▸ What you are asked to do
Reproduce every line of text from the data below verbatim, leaving the pictures out of your answer.
Records shown Start Marker
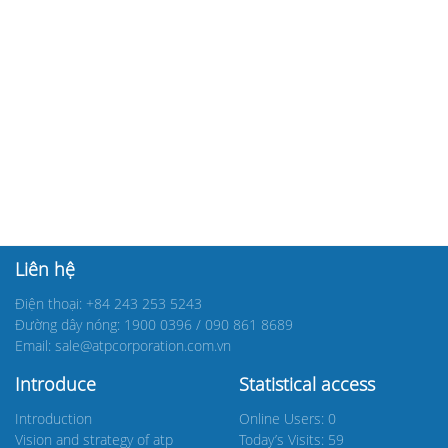
Liên hệ
Điện thoại: +84 243 253 5243
Đường dây nóng: 1900 0396 / 090 861 8689
Email: sale@atpcorporation.com.vn
Introduce
Statistical access
Introduction
Online Users: 0
Vision and strategy of atp
Today’s Visits: 59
Records shown End Marker
▸ Written reply
Liên hệ
Điện thoại: +84 243 253 5243
Đường dây nóng: 1900 0396 / 090 861 8689
Email: sale@atpcorporation.com.vn
Introduce
Statistical access
Introduction
Online Users: 0
Vision and strategy of atp
Today’s Visits: 59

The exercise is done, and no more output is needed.